Date: 2016-05-30
This document is a rough spec (i.e., not a formal web standard draft) of the Web Share API. The basic Share API only allows share requests to be sent (this API does not provide the capability to receive share requests). For a follow-up plan to have websites receive share requests from the system, or other websites, see the Share Target API.
Examples of using the Share API for sharing can be seen in the explainer document.
Note: The Web Share API is the first concrete proposal of the Ballista project, which aims to explore website-to-website and website-to-native interoperability.
The navigator.share
function (available from both foreground pages and
workers) is the main method of the interface:
partial interface Navigator {
[SecureContext] Promise<void> share(ShareData data);
};
partial interface WorkerNavigator {
[SecureContext] Promise<void> share(ShareData data);
};
dictionary ShareData {
DOMString? title;
DOMString? text;
DOMString? url;
};
The share
method takes one argument: the object that will be delivered to the
handler. It contains the data being shared between applications.
The data
object may have any of (and should have at least one of) the
following optional fields:
title
(string): The title of the document being shared. May be ignored by the handler.text
(string): Arbitrary text that forms the body of the message being shared.url
(string): A URL or URI referring to a resource being shared.
TODO: Expand this to allow image data and/or file blobs.
share
always shows some form of UI, to give the user a choice of application
and get their approval to invoke and send data to a potentially native
application (which carries a security risk). UX mocks are shown
here.
share
's promise is resolved if the user chooses a target application,
and that application accepts the data without error. The promise may be rejected
in the following cases (it is possible to distinguish between these four failure
modes, but not learn the identity of the chosen application):
- The share was invalid (e.g., inappropriate fields in the
data
parameter). - There were no apps available to handle sharing.
- The user cancelled the picker dialog instead of picking an app.
- The data could not be delivered to the target app (e.g., the chosen app could not be launched), or the target app explicitly rejected the share event.
In a user agent that will never provide any share targets (e.g., on a platform
that does not support sharing) navigator.share
SHOULD NOT be present, so that
sites can use feature detection to avoid showing sharing UI.
The list of share targets or handlers can be populated from a variety of sources, depending on the user agent and underlying OS:
- Built-in service (e.g., "copy to clipboard").
- Native applications.
- Web applications registered using the Web Share Target API.
The user agent can support any or all of the above (for example, on some platforms, there is no system for native apps to receive share data; some user agents may not support the Share Target API).
The user agent may either present its own picker UI and then forward the share data to the chosen app, or simply forward the share data to the system's native app picking system (e.g., Android, iOS and Windows 10 all support this concept natively) and let the OS do the work.
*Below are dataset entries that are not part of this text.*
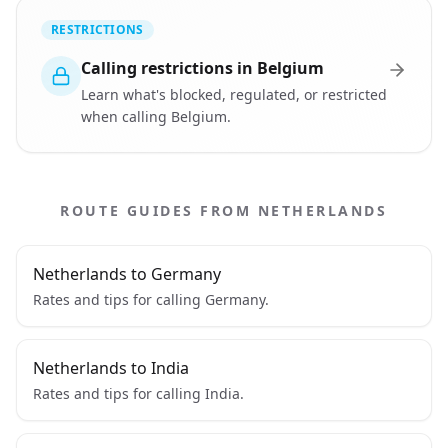
RESTRICTIONS
Calling restrictions in Belgium
Learn what's blocked, regulated, or restricted
when calling Belgium.
ROUTE GUIDES FROM NETHERLANDS
Netherlands to Germany
Rates and tips for calling Germany.
Netherlands to India
Rates and tips for calling India.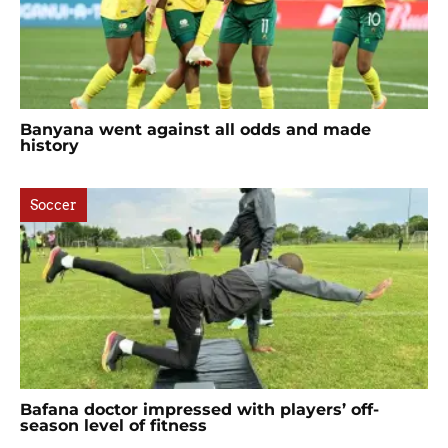
Banyana went against all odds and made
history
Soccer
Bafana doctor impressed with players’ off-
season level of fitness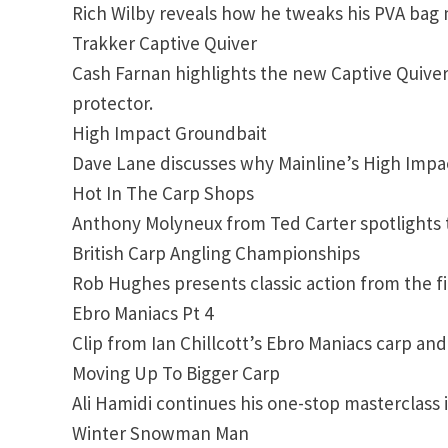
Rich Wilby reveals how he tweaks his PVA bag 
Trakker Captive Quiver
Cash Farnan highlights the new Captive Quiver
protector.
High Impact Groundbait
Dave Lane discusses why Mainline’s High Impact
Hot In The Carp Shops
Anthony Molyneux from Ted Carter spotlights 
British Carp Angling Championships
Rob Hughes presents classic action from the fi
Ebro Maniacs Pt 4
Clip from Ian Chillcott’s Ebro Maniacs carp a
Moving Up To Bigger Carp
Ali Hamidi continues his one-stop masterclass 
Winter Snowman Man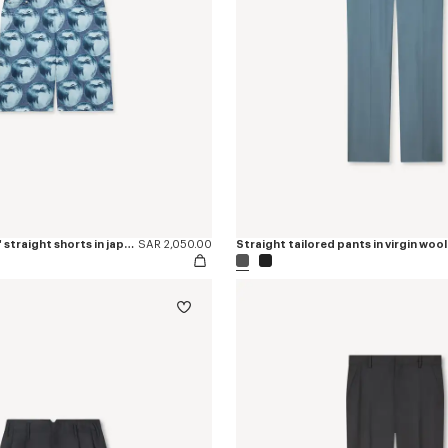
'KENZO Apple Pop' straight shorts in japanese denim
SAR 2,050.00
Straight tailored pants in virgin wool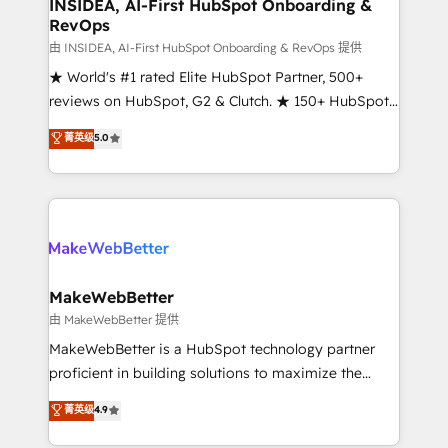
marketing campaigns, & RevOps frameworks that
INSIDEA, AI-First HubSpot Onboarding &
RevOps
fuel long-term success We connect the entire
customer lifecycle through seamless integrations,
由 INSIDEA, AI-First HubSpot Onboarding & RevOps 提供
ensure long-term adoption with change-
★ World's #1 rated Elite HubSpot Partner, 500+
management programs, and align marketing, sales,
reviews on HubSpot, G2 & Clutch. ★ 150+ HubSpot
and service to drive sustainable growth With 6 key
Certified Experts & Trainers across the team ★
菁英级
5.0
HubSpot accreditations and experience across
1,500+ implementations across five continents ★ AI-
hundreds of organizations in dozens of industries,
First, RevOps-led, Onboarding obsessed ★
there’s a good chance one of our globally integrated
Company of the Year 2024/25 INSIDEA helps
teams has worked with clients just like you Let’s
growing companies turn HubSpot into a revenue
explore whether S2 is the partner you’ve been
engine. We onboard your team, migrate your data,
looking for...and get your next big initiative moving!
and build AI-powered workflows that drive adoption
from week one, in your time zone. What we do ➤
MakeWebBetter
Onboarding: Live in weeks, with workflows built
由 MakeWebBetter 提供
around your business, not a template. ➤ Migration:
MakeWebBetter is a HubSpot technology partner
Move from any legacy CRM. Zero downtime, full data
proficient in building solutions to maximize the
integrity. ➤ Implementation: Configure HubSpot to
operational efficiency of HubSpot. The fastest-
菁英级
4.9
run your revenue process. Sales, marketing, and
growing tech-enabler & facilitator, MakeWebBetter,
service wired together. ➤ AI and Integrations: Layer
hands you the blend of HubSpot expertise &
When forwarding to a website using the Share Target API, the ShareData
object
is simply cloned. When forwarding to a native app, the user agent should do its
best to map the fields onto the equivalent concepts. For example, on Android,
when a share is sent to a native application, the user agent may create an
Intent
object with ACTION_SEND
, setting the EXTRA_SUBJECT
to title
. Since Android
intents do not have a URL field, EXTRA_TEXT
would be set to text
and url
concatenated together.
Implementations should observe the following security and privacy advice.
Web Share enables data to be sent from websites to native applications. While this ability is not unique to Web Share, it does come with a number of potential security issues that may vary in severity (depending on the underlying platform).
- User agents MUST NOT allow the website to learn which apps are installed, or
which app was chosen from
navigator.share
. This information could be used for fingerprinting, as well as leaking details about the user's device. - On every call to
navigator.share
, the user MUST be presented with a dialog asking them to select a target application (even if there is only one possible target). This surface serves as a security confirmation, ensuring that websites cannot silently send data to native applications. - Due to the capabilities of the API surface,
navigator.share
is restricted to secure browsing contexts (such ashttps://
schemes). - Use of
navigator.share
from a private browsing mode may leak private data to a third-party application that does not respect the user's privacy setting. User agents should consider presenting additional warnings or disabling the feature entirely when in a private browsing mode. - The data passed to
navigator.share
may be used to exploit buffer overflow or other remote code execution vulnerabilities in native applications that receive shares. There is no general way to guard against this, but implementors should be aware that it is a possibility. User agents SHOULD NOT require target applications to opt in to receiving Web Shares (as that would severely limit the usefulness of Web Share).